作業内容 =
a) 以下のエントリから、文字列「kern」を含む行をすべて抜き出してください。大文字と小文字は区別します。
b) ブロー成形タンクへの付器固定プロセスを述べた文章を、最後の文の後から書き進めてください。

本文抜粋 =
************

【課題を解決するための手段】
【0005】
本発明の目的は、ブロー成形タンクの内部に付器を固定するためのプロセスであって、前記タンクが、パリソンから製造されたプラスチック壁を有し、付器が、本体から径方向に突出する少なくとも1つの取付部分を有する本体を備える、プロセスを提案することによって、これら上述した問題を解決することである。プロセスは、
a) 付器がパリソンによって取り囲まれるように付器及び溶融状態のパリソンを金型内に導入するステップであって、前記金型が、キャビティを備え、少なくとも1つのキャビティが、前記取付部分上に溶融パリソンのいくらかを局所的に折り重ねるように構成された少なくとも1つの可動インサートを備える、ステップと、
b) パリソンを前記取付部分と接触させるステップと、
c) インサートを前方に移動させ、前記取付部分上に溶融パリソンのいくらかを局所的に折り重ねるステップと、
d) 最終閉鎖位置へ金型キャビティを移動させることによって金型を閉じ、且つ前記ブロー成形タンクを形成するためにパリソンを膨張させるステップと、
e) インサートを後方に移動させるステップと、
f) 金型を開くステップと、
を備える。
【0006】
従って、付器は、機械的取付によってタンクの内部に固定される。この機械的取付は、タンクの製造時間中に形成される。言い換えると、機械的取付は、溶融プラスチックパリソンの成形中に形成される。
【0007】
可動インサートは、機械的取付具を形成するために使用される。各可動インサートは、付器の取付部分上に溶融パリソンのいくらかを折り重ねるために作動され、このため、取付部分は、溶融パリソンによって部分的又は全体的にオーバーモールドされる(すなわち取り囲まれる)。このようなオーバーモールドは、タンクの内面への付器の確実且つ永久的な取付を可能にする。有利には、折り重ねられた溶融パリソンは、溶融パリソンの残りに取り付けられたままである。タンク壁は、一体的且つ不浸透性を有したままである。インサートは、並進もしくは回転又は双方の組み合わせによって移動することができる。有利には、各インサートの移動と、付器へのその取付位置でパリソンに働く圧力と、は、制御可能である。特別な一実施形態では、インサートの移動は、液圧式システムによって制御することができる。別の特別な実施形態では、インサートの移動は、空気圧式システムによって制御することができる。さらに別の特別な実施形態では、インサートの移動は、電気アクチュエータによって制御することができる。

************

データセットエントリ =
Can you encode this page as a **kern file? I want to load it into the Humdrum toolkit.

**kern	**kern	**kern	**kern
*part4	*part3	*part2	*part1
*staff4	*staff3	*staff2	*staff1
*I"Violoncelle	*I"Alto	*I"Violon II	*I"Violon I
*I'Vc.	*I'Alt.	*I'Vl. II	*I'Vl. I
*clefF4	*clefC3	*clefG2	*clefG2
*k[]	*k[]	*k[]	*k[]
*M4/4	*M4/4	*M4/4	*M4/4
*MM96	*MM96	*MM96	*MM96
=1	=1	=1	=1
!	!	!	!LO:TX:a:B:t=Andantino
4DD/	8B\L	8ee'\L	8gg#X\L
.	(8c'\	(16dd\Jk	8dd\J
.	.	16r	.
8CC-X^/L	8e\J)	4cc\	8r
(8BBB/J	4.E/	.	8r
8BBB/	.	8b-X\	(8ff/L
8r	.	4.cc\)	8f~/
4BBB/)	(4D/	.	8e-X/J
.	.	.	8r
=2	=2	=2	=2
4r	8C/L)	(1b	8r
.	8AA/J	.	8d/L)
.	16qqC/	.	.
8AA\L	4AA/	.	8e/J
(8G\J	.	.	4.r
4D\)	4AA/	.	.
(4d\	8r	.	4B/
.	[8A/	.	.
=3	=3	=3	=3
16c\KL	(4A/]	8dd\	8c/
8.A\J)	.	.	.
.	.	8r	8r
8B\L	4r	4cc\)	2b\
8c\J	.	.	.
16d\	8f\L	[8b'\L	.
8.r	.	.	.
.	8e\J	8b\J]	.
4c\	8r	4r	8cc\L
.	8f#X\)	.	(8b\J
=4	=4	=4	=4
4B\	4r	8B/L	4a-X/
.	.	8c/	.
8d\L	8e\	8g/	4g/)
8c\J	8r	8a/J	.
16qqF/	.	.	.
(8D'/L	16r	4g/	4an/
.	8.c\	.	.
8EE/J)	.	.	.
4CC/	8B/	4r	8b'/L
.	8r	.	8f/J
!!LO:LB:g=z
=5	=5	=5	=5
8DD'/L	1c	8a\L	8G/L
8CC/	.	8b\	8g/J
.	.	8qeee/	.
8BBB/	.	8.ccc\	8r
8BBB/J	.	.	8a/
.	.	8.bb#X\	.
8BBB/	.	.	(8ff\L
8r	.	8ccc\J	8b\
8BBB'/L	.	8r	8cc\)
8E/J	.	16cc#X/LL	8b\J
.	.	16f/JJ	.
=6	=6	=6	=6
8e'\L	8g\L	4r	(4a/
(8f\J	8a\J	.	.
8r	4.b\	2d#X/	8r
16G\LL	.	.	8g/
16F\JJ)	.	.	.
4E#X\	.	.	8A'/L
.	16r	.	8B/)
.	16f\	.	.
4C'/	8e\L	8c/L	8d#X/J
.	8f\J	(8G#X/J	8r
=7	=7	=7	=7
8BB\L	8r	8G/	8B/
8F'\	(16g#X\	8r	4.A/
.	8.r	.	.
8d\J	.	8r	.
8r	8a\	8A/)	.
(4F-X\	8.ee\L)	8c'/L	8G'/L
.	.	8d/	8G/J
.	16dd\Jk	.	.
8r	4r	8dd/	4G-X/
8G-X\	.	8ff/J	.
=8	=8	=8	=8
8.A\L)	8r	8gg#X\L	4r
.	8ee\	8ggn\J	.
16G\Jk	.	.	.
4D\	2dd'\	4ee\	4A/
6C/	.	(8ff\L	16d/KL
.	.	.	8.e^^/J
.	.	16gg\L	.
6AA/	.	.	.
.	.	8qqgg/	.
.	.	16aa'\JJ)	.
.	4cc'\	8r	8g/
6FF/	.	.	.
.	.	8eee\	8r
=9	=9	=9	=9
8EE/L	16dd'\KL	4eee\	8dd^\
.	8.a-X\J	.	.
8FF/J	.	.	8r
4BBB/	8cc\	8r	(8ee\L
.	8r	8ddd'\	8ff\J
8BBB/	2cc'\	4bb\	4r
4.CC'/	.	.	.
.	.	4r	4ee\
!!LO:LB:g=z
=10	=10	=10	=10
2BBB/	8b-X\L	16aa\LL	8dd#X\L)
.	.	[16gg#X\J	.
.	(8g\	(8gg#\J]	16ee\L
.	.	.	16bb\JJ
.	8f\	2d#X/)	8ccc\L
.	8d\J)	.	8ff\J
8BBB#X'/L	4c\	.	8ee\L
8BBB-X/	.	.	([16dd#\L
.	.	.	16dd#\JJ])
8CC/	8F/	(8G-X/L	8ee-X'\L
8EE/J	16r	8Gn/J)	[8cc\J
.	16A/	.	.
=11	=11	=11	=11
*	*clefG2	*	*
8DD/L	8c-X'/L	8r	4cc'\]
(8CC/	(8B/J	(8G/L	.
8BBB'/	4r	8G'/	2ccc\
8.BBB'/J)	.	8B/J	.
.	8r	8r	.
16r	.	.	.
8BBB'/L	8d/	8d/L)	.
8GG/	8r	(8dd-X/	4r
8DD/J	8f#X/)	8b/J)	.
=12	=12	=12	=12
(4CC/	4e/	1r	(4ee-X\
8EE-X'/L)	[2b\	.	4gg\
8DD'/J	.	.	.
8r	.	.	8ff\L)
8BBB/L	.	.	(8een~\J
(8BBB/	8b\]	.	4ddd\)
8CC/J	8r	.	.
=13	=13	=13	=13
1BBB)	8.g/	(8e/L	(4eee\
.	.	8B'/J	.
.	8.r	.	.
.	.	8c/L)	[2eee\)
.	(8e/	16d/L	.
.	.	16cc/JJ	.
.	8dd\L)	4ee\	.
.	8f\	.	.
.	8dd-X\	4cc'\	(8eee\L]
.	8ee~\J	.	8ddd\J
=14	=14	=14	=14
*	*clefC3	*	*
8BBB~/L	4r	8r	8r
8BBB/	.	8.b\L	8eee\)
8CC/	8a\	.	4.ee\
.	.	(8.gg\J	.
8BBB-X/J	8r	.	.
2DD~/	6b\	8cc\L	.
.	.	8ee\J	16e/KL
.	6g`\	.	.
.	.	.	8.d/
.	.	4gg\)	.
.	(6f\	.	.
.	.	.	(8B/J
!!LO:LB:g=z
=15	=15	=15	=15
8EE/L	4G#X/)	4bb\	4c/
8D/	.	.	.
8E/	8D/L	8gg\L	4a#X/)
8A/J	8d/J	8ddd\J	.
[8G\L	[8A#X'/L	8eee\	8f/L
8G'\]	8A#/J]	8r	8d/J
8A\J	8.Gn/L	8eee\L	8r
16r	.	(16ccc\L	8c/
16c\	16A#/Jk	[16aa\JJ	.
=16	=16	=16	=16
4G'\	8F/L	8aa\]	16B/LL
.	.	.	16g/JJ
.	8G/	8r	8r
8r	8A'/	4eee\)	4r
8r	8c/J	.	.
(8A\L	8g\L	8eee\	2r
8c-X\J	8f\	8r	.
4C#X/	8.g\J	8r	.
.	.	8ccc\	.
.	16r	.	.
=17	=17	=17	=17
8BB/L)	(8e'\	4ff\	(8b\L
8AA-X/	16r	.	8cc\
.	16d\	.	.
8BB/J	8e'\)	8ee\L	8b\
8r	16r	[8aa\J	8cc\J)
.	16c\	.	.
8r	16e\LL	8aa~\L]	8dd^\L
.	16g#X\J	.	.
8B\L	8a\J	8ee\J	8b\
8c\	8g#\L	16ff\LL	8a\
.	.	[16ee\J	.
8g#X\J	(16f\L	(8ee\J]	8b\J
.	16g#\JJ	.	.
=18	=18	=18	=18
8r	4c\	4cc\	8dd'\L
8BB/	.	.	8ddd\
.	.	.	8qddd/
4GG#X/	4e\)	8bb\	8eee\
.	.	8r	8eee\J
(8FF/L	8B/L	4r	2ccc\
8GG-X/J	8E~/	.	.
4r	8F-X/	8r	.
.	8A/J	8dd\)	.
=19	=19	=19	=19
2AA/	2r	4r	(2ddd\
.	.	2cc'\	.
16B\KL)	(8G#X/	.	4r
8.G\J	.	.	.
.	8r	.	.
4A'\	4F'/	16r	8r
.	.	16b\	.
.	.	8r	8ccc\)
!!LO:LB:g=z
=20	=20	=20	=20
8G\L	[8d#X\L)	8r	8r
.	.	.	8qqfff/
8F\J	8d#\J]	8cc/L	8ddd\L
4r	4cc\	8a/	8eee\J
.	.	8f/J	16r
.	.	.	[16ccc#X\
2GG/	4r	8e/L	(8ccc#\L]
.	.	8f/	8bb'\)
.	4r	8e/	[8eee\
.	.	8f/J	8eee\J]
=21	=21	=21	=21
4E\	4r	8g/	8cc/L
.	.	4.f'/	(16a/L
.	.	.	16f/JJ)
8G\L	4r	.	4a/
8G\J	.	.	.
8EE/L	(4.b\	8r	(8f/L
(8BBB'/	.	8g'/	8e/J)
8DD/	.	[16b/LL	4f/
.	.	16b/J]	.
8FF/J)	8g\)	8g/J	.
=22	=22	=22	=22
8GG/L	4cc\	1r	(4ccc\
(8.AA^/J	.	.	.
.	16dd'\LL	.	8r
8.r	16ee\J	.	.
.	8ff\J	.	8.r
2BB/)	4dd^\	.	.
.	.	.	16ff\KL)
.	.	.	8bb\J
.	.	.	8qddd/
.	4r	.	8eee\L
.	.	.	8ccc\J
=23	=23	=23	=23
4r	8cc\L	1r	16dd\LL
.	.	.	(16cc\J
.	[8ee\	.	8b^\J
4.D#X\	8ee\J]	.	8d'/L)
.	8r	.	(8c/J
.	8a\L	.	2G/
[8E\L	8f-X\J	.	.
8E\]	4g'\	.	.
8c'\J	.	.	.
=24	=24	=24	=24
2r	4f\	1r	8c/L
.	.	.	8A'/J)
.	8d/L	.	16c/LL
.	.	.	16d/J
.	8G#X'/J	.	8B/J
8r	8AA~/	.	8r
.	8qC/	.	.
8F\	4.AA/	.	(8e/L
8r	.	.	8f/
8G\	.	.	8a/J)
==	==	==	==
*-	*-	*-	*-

************

各課題の解答 =
a)
Can you encode this page as a **kern file? I want to load it into the Humdrum toolkit.
**kern	**kern	**kern	**kern

b)
【0008】
付器の取付部分は、付器の本体から径方向に突出するように構成されている。特別な一実施形態では、取付部分は、付器の本体から外側に略垂直に(又は若干傾斜して)延在している。取付部分は、溶融パリソンを折り重ねることができる自由端を有するのであればどのような形状を有してもよい。特別な一実施形態では、付器は、付器の本体から径方向に突出する1つ以上のフィン又はリブ(すなわち取付部分)を備えることができる。特別な一実施形態では、付器の取付部分は、付器の本体と一体的であってもよい(すなわち本体及び取付部分が単一部品を形成する)。別の特別な実施形態では、付器の取付部分は、任意の適切な固定手段によって付器の本体に固定することができる。これら手段の例は、クリップ結合、ネジ締結、溶接などである。特別な一実施形態では、取付部分は、プラスチックから作られる。好ましくは、取付部分は、パリソンを形成するもの(従ってパリソンから形成されるタンク)と同じプラスチックを基にしている。
【0009】
用語“パリソン”は、通常押し出され且つ略チューブ状形状の単一部品のプリフォームであって、成形後、すなわち、タンクを得るために金型を使用して溶融状態(融解状態)のパリソンを所望の形状及び寸法に形成する動作後にタンクの壁を形成するよう意図される、プリフォームを意味すると理解される。本発明によるプロセスは、好ましくは、押し出されたパリソンを使用する。
【0010】
本発明によるプロセスのステップa)では、パリソン及び付器は、金型内に配置され(すなわち導入され)、付器は、(好ましくは拡張された)パリソンによって取り囲まれる。通常、これは、適切なデバイスによって別々に保持されたパリソン内に付器を導入すること、又は押出機を退出させることに関連するパリソンの運動に続くデバイスによりパリソンを分離させる間に付器の周囲にパリソンを押し出すことのどちらかによって行われる。従って、どちらの変形例が使用されたとしても、本発明によるプロセスは、好ましくは、パリソンを拡張させる(パリソンを開いた状態を保つ)ことを可能にするツールを使用する。このツールは、パリソンの縁部を把持して縁部を離して保つことができるクランプ又はジャッキからなる。
【0011】
特別な一実施形態では、付器は、付器をパリソン内に配置する前に事前加熱することができ、前記事前加熱は、好ましくは、少なくともパリソンに付器を取り付けるよう意図された範囲内で行われる。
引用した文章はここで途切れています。